Ich schließe die Augen und lausche einer Musik, die mich aufwühlt, die Emotionen weckt. Spüre den rauen Wind auf den Wangen und empfinde eine unerklärbare Verbundenheit.

4 Kommentare

  1. Ich verstehe Dich…
    Ich bin viel gereist mit der Kirche, mit meinen Pfadfindern, mit Freunden. Viel durch Deutschland und die Welt – nie hatte ich Heimweh! Und ich bin seit meinem 12. Lebensjahr immer alleine ohne Eltern gereist! 1993 war ich das erste mal mit meinen Pfadfindern in Schottland – in den Highlands! Und dann noch mal mit meiner damaligen Freundin. Ich bin dann ein paar Jahre später zu Weihnachten über die Mönkebergstraße in Hamburg geschlendert. Dort stand ein Mann mit Rock und Backpipes und spielte Scotland the Brave… Seit dem Tag weiß ich was Heimweh ist – Heimweh nach „meinem“ Schottland………..

  2. Ganz komisch: Ich hatte immer das Bedürfnis, ’nach Hause‘, sprich‘ zumindest in das Dorf(äh‘ Kreisstadt) zurück zu wollen.

    Vor langer Zeit war ich für mehrere Jahre beruflich in Stuttgart. Job und Kollegen war mehr als toll, die Wohnung gleich neben einem Weinbauern ein Glückstreffer. Mit der S-Bahn in 5 Min. bei der Arbeit, aber ich konnte auch direkt übern Weinberg zu meinem Arbeitsplatz ‚wandern‘. Allerdings gab’s da oben einen Friedhof und ich dachte, nee: Wenn hier nichtmal Platz zum Begraben ist (die Gräber waren treppenförmig und superklein), bist du eine Nummer unter der ganzen Menschendichte… Das ist zu Hause anders.

    Gut, das war nicht der einzige Grund, warum ich zurück ging. Ich hatte mich nicht einleben wollen, kopfmässig war es von Anfang an nur eine ‚Zeit‘, die ich brauchte, um … zu finden, was ich suche?? Die Entscheidung kam sowas von aus dem Bauch heraus und ich bereue sie nicht! Trotzdem es mächtig herbe war und ist und die Suche wohl lebenslang dauert.
    Übrigens stellte sich raus, das es sich bei dem Friedhof um einen Hundefriedhof handelte;-)

    Hier hat sich viel verändert und tut es immernoch vor allen Dingen zum Nachteil.
    Ich kann garnicht richtig sagen, warum ich mich mit dieser Stadt verbunden fühle.
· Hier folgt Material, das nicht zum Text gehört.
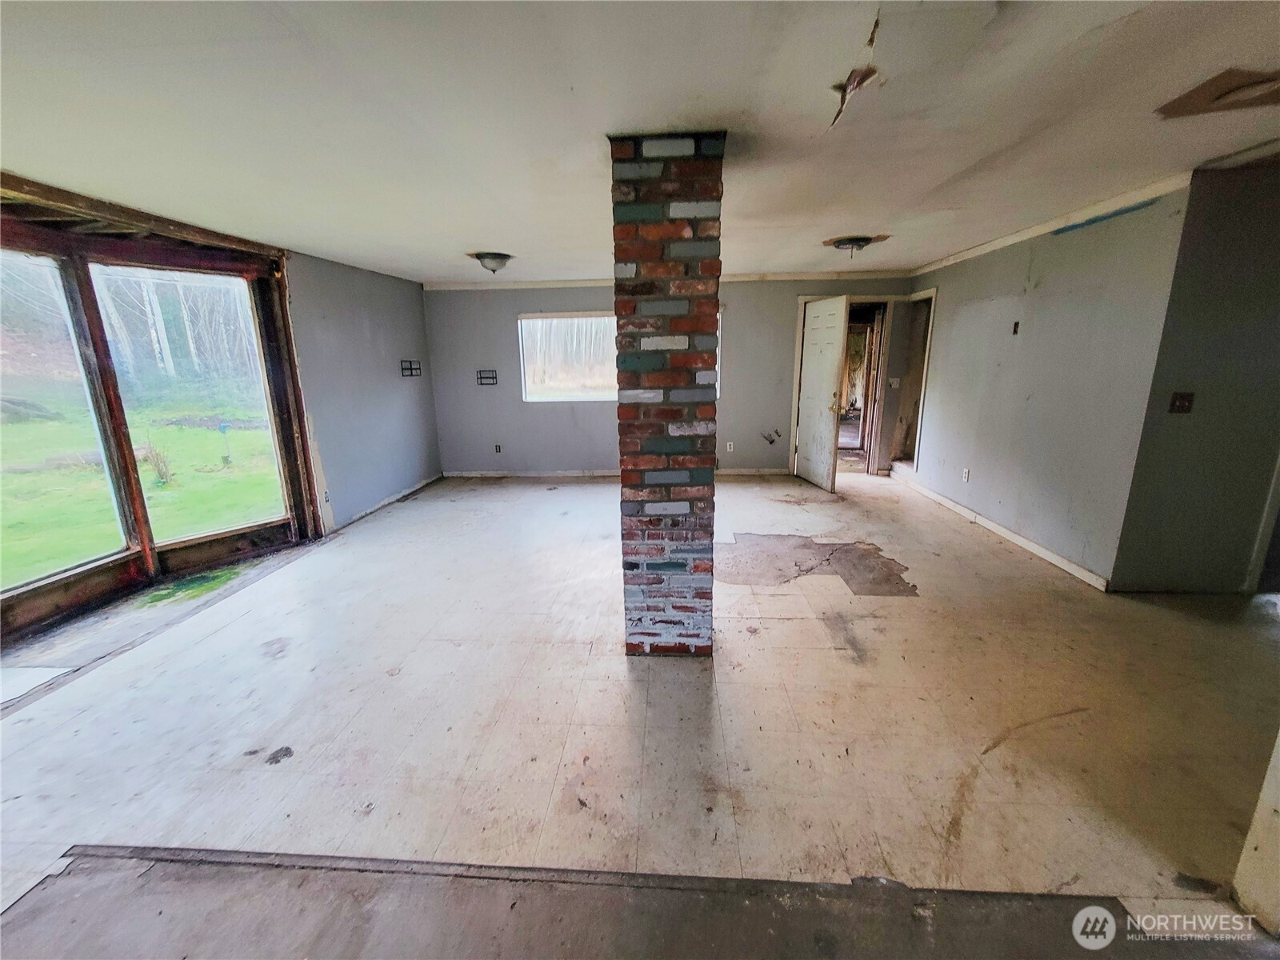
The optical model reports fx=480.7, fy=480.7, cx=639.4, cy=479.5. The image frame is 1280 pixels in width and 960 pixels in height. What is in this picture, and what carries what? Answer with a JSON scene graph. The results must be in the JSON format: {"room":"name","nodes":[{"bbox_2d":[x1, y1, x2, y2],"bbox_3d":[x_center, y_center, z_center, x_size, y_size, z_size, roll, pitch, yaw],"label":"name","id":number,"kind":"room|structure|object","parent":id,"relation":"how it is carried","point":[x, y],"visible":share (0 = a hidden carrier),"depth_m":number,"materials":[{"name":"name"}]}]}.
{"room":"living room","nodes":[
{"label":"living room","id":0,"kind":"room"},
{"bbox_2d":[0,188,320,650],"bbox_3d":[-3.432,-0.354,2.958,0.552,2.311,2.883,0,14,4],"label":"window wall","id":1,"kind":"structure","parent":0,"point":[176,259],"depth_m":3.28,"materials":[{"name":"brown wood"}]},
{"bbox_2d":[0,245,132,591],"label":"window","id":2,"kind":"structure","parent":1,"relation":"in","point":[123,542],"depth_m":2.95,"materials":[{"name":"clear glass"}]},
{"bbox_2d":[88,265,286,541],"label":"window","id":3,"kind":"structure","parent":1,"relation":"in","point":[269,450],"depth_m":3.61,"materials":[{"name":"glass"}]},
{"bbox_2d":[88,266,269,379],"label":"trees","id":4,"kind":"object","parent":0,"point":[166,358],"visible":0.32,"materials":[{"name":"white plant"}]},
{"bbox_2d":[283,249,442,532],"bbox_3d":[-2.789,-0.893,4.885,0.145,2.374,3.011,0,14,4],"label":"left wall","id":5,"kind":"structure","parent":0,"point":[356,334],"depth_m":4.73,"materials":[{"name":"paint"}]},
{"bbox_2d":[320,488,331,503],"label":"wall socket","id":6,"kind":"object","parent":5,"relation":"attached to","point":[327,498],"visible":0.97,"depth_m":4.18,"materials":[{"name":"white plastic"}]},
{"bbox_2d":[332,472,441,532],"bbox_3d":[-2.681,0.183,5.335,0.014,0.086,2.252,0,14,4],"label":"baseboard","id":7,"kind":"structure","parent":5,"relation":"attached to","point":[388,501],"depth_m":5.09,"materials":[{"name":"white paint"}]},
{"bbox_2d":[400,359,422,376],"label":"wall decoration","id":8,"kind":"object","parent":5,"relation":"attached to","point":[412,370],"visible":0.98,"depth_m":5.49,"materials":[{"name":"black metal"}]},
{"bbox_2d":[0,0,1279,283],"bbox_3d":[0.521,-1.476,2.033,7.974,0.117,7.483,0,14,4],"label":"ceiling","id":9,"kind":"structure","parent":0,"point":[473,240],"depth_m":1.76,"materials":[{"name":"white paint"}]},
{"bbox_2d":[468,250,514,274],"bbox_3d":[-1.285,-1.884,4.211,0.363,0.145,0.352,0,14,4],"label":"ceiling light","id":10,"kind":"object","parent":9,"relation":"attached to","point":[486,257],"visible":0.99,"depth_m":4.12,"materials":[{"name":"white glass"}]},
{"bbox_2d":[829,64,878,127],"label":"ceiling hole","id":11,"kind":"object","parent":9,"relation":"hanging from","point":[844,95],"visible":0.81,"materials":[{"name":"brown"}]},
{"bbox_2d":[824,233,886,256],"bbox_3d":[1.736,-1.887,3.900,0.429,0.120,0.407,0,14,4],"label":"ceiling light","id":12,"kind":"object","parent":9,"relation":"attached to","point":[841,243],"visible":0.99,"depth_m":3.81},
{"bbox_2d":[1156,66,1279,118],"bbox_3d":[2.203,-1.377,1.689,0.521,0.014,0.449,0,14,4],"label":"ceiling patch","id":13,"kind":"object","parent":9,"relation":"in","point":[1178,111],"visible":0.98,"depth_m":1.73,"materials":[{"name":"brown"}]},
{"bbox_2d":[0,465,1279,954],"bbox_3d":[0.637,0.917,2.607,8.508,0.119,8.222,0,14,4],"label":"floor","id":14,"kind":"structure","parent":0,"point":[597,496],"depth_m":1.92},
{"bbox_2d":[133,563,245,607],"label":"moss","id":15,"kind":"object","parent":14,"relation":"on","point":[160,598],"visible":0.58,"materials":[{"name":"green plant"}]},
{"bbox_2d":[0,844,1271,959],"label":"floor strip","id":16,"kind":"object","parent":14,"relation":"on","point":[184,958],"visible":0.98,"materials":[{"name":"grey"}]},
{"bbox_2d":[609,131,724,659],"bbox_3d":[0.137,-0.261,2.377,0.466,2.372,0.496,0,14,4],"label":"brick column","id":17,"kind":"structure","parent":14,"relation":"on","point":[637,273],"depth_m":2.11,"materials":[{"name":"red brick"}]},
{"bbox_2d":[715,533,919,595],"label":"floor patch","id":18,"kind":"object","parent":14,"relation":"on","point":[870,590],"visible":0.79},
{"bbox_2d":[1232,733,1279,932],"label":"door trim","id":19,"kind":"object","parent":14,"relation":"on","point":[1278,757],"visible":0.97,"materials":[{"name":"white"}]},
{"bbox_2d":[420,277,916,478],"bbox_3d":[0.464,-1.235,6.015,6.313,2.383,0.154,0,14,4],"label":"back wall","id":20,"kind":"structure","parent":0,"point":[740,302],"depth_m":6.00,"materials":[{"name":"grey paint"}]},
{"bbox_2d":[476,368,497,385],"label":"wall decoration","id":21,"kind":"object","parent":20,"relation":"attached to","point":[481,378],"visible":0.97,"depth_m":5.95,"materials":[{"name":"black metal"}]},
{"bbox_2d":[493,443,502,453],"bbox_3d":[-1.828,-0.404,6.179,0.074,0.122,0.021,0,14,4],"label":"wall socket","id":22,"kind":"object","parent":20,"relation":"attached to","point":[499,450],"visible":0.99,"depth_m":6.18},
{"bbox_2d":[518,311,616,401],"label":"window","id":23,"kind":"structure","parent":20,"relation":"in","point":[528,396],"depth_m":6.02,"materials":[{"name":"white"}]},
{"bbox_2d":[443,466,798,479],"bbox_3d":[-0.090,-0.082,6.221,4.959,0.092,0.016,0,14,4],"label":"baseboard","id":24,"kind":"structure","parent":20,"relation":"attached to","point":[486,474],"depth_m":6.24,"materials":[{"name":"white"}]},
{"bbox_2d":[424,270,916,290],"bbox_3d":[0.415,-2.339,5.635,5.522,0.074,0.045,0,14,4],"label":"crown molding","id":25,"kind":"structure","parent":20,"relation":"attached to","point":[786,275],"depth_m":5.62,"materials":[{"name":"white paint"}]},
{"bbox_2d":[724,440,734,451],"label":"wall socket","id":26,"kind":"object","parent":20,"relation":"attached to","point":[727,450],"visible":0.99,"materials":[{"name":"white plastic"}]},
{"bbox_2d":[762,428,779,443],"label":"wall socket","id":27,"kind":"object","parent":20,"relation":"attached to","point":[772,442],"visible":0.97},
{"bbox_2d":[790,294,895,477],"bbox_3d":[2.510,-1.101,5.950,1.122,2.093,0.290,0,14,4],"label":"door frame","id":28,"kind":"structure","parent":20,"relation":"in","point":[798,342],"depth_m":5.85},
{"bbox_2d":[794,293,849,491],"bbox_3d":[2.032,-0.955,5.466,0.166,2.031,0.791,-3,14,-9],"label":"door","id":29,"kind":"structure","parent":28,"relation":"attached to","point":[838,334],"depth_m":5.38,"materials":[{"name":"white paint"}]},
{"bbox_2d":[888,376,900,387],"bbox_3d":[2.996,-1.144,5.651,0.107,0.129,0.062,0,14,4],"label":"light switch","id":30,"kind":"object","parent":20,"relation":"attached to","point":[894,380],"visible":0.99,"depth_m":5.65,"materials":[{"name":"white plastic"}]},
{"bbox_2d":[894,181,1183,587],"bbox_3d":[3.082,-0.839,4.257,0.129,2.406,2.927,0,14,4],"label":"right wall","id":31,"kind":"structure","parent":0,"point":[976,315],"depth_m":3.43,"materials":[{"name":"paint"}]},
{"bbox_2d":[892,288,935,470],"bbox_3d":[3.280,-1.113,5.587,0.347,2.061,0.846,0,14,4],"label":"doorway","id":32,"kind":"object","parent":31,"relation":"in","point":[934,291],"visible":0.45,"depth_m":5.74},
{"bbox_2d":[961,467,970,482],"bbox_3d":[2.973,-0.046,4.386,0.009,0.118,0.070,0,14,4],"label":"wall socket","id":33,"kind":"object","parent":31,"relation":"attached to","point":[966,474],"visible":0.98,"depth_m":4.38,"materials":[{"name":"white plastic"}]},
{"bbox_2d":[891,470,1111,591],"bbox_3d":[3.010,0.308,4.441,0.016,0.085,3.037,0,14,4],"label":"baseboard","id":34,"kind":"structure","parent":31,"relation":"attached to","point":[1008,534],"depth_m":3.81,"materials":[{"name":"white paint"}]},
{"bbox_2d":[1011,320,1020,334],"bbox_3d":[2.977,-1.201,3.811,0.018,0.101,0.055,0,14,4],"label":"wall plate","id":35,"kind":"object","parent":31,"relation":"attached to","point":[1016,324],"visible":0.97,"depth_m":3.81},
{"bbox_2d":[909,170,1190,277],"bbox_3d":[2.972,-1.951,3.910,0.043,0.065,3.003,0,14,4],"label":"crown molding","id":36,"kind":"structure","parent":31,"relation":"attached to","point":[1014,238],"depth_m":3.33,"materials":[{"name":"white paint"}]},
{"bbox_2d":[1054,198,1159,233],"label":"tape","id":37,"kind":"object","parent":31,"relation":"attached to","point":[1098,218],"visible":0.96,"depth_m":3.02,"materials":[{"name":"blue"}]},
{"bbox_2d":[1109,159,1279,594],"bbox_3d":[3.747,-0.465,2.751,1.699,2.381,0.138,0,14,4],"label":"right wall","id":38,"kind":"structure","parent":0,"point":[1206,412],"depth_m":2.76,"materials":[{"name":"grey paint"}]},
{"bbox_2d":[1168,392,1194,413],"bbox_3d":[3.142,-0.445,2.786,0.101,0.116,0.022,0,14,4],"label":"light switch","id":39,"kind":"object","parent":38,"relation":"attached to","point":[1183,407],"visible":0.97,"depth_m":2.79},
{"bbox_2d":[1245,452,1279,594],"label":"door trim","id":40,"kind":"structure","parent":38,"relation":"attached to","point":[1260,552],"depth_m":2.91,"materials":[{"name":"white paint"}]},
{"label":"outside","id":41,"kind":"structure","parent":0,"visible":0},
{"bbox_2d":[0,392,284,586],"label":"lawn","id":42,"kind":"structure","parent":41,"point":[178,431],"materials":[{"name":"green plant"}]},
{"bbox_2d":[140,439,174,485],"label":"shrub","id":43,"kind":"object","parent":42,"relation":"on","point":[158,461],"visible":0.81,"depth_m":6.82,"materials":[{"name":"brown plant"}]},
{"bbox_2d":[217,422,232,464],"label":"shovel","id":44,"kind":"object","parent":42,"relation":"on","point":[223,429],"visible":0.97,"depth_m":8.10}
]}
Es ist einfach so.
    Vielleicht sind es auch nur Erinnerungen, weil ich weiss, wie es hier früher aussah? Der Fleck auf dem Eckstein in der Innenstadt (hatte ich mit dem ersten Auto gerammt)? Ich weiss es nicht.

  3. @Frollein: Zu große Städte erdrücken mich genauso wie zu kleine – insofern ist Bielefeld ein guter Kompromiss. Wesel, meine Geburtsstadt, ist einfach zu klein – zudem gefallen mir die Erinnerungen, die ich mit der Stadt verbinde, nicht unbedingt.